Plastic pollution has emerged as one of the most pressing environmental challenges of the modern era. It is a global crisis that affects ecosystems, wildlife, human health, and the overall well-being of our planet. Here’s an overview of the key aspects of plastic pollution:

  • Pervasive Presence: Plastics have become an integral part of our daily lives due to their versatility, durability, and affordability. However, this widespread use has resulted in massive plastic production, consumption, and waste generation. Plastics now pervade our environment, from oceans and rivers to remote wilderness areas.
  • Marine Plastic Pollution: One of the most visible and concerning aspects of plastic pollution is its impact on marine ecosystems. Millions of tons of plastic waste enter the oceans each year, leading to the formation of vast “garbage patches” and entangling marine life. Marine animals often ingest or become trapped in plastic debris, leading to injury and death.
  • Microplastics: Plastic pollution extends beyond what’s visible to the naked eye. Microplastics, tiny plastic particles measuring less than 5mm, have infiltrated aquatic ecosystems and even our drinking water. These particles are ingested by marine organisms and can ultimately find their way into the food chain, posing risks to human health.
  • Environmental Impact: Plastic pollution disrupts ecosystems, as it takes hundreds of years for plastics to degrade. During this time, plastics can release toxic chemicals, harming both terrestrial and aquatic life. Plastic waste also interferes with natural processes and habitats, impacting biodiversity.
  • Human Health Concerns: While the full extent of the health impacts of plastic pollution is still being studied, there are concerns about the potential transfer of toxins from plastics to humans through the food chain. Microplastics have been found in various food items, including seafood and table salt.
  • Global Response: Recognizing the severity of the issue, governments, organizations, and individuals worldwide are taking steps to combat plastic pollution. Initiatives include bans on single-use plastics, recycling programs, and innovations in plastic alternatives.
  • Individual Responsibility: Reducing plastic pollution is not solely the responsibility of governments and industries. Individuals can contribute by reducing plastic use, recycling, properly disposing of plastic waste, and supporting policies and products that are environmentally friendly.
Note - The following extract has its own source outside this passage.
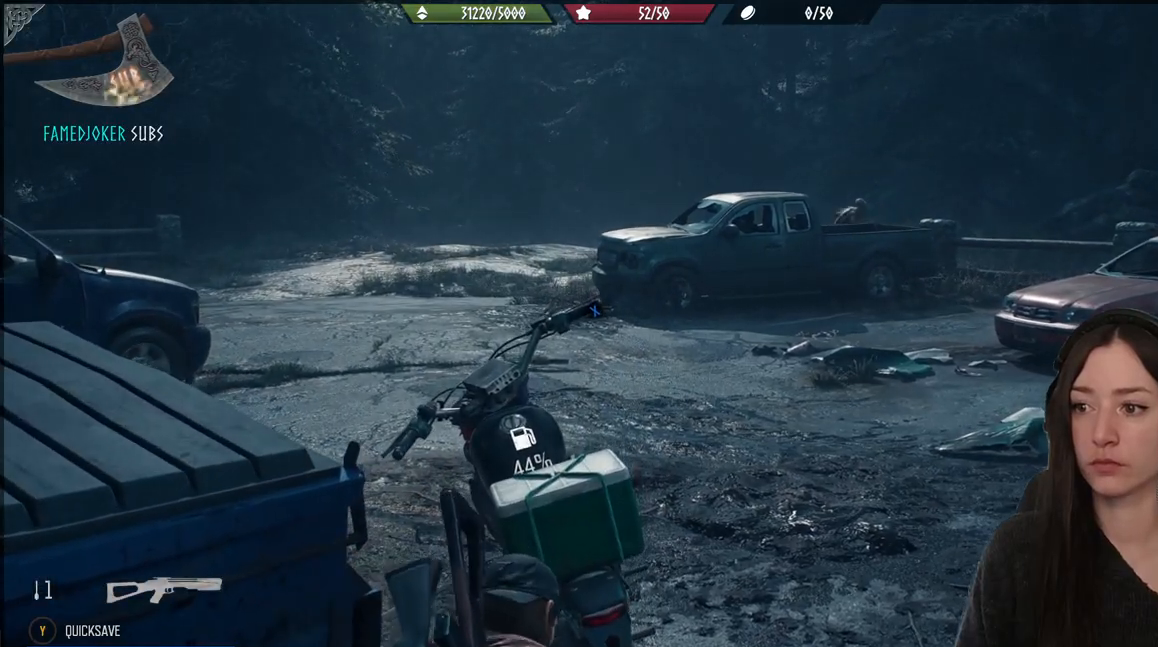
{"buttons": [], "left_stick": "center", "right_stick": "center", "events": []}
Plastic Pollution in India: Alarming Statistics

  • Extent of Plastic Waste: Data from the Central Pollution Control Board (CPCB) reveals that plastic waste constitutes a substantial portion, precisely 8%, of India’s total solid waste.
  • Urban Contributors: Among urban centers, Delhi emerges as the primary contributor to plastic waste, closely followed by Kolkata and Ahmedabad.
  • Massive Plastic Generation: India’s annual production of plastic waste surpasses a staggering 3 million tons, signifying a colossal environmental challenge.
  • Low Recycling Rates: Despite the substantial plastic waste output, the country struggles with an abysmally low recycling rate, hovering at a mere 30%.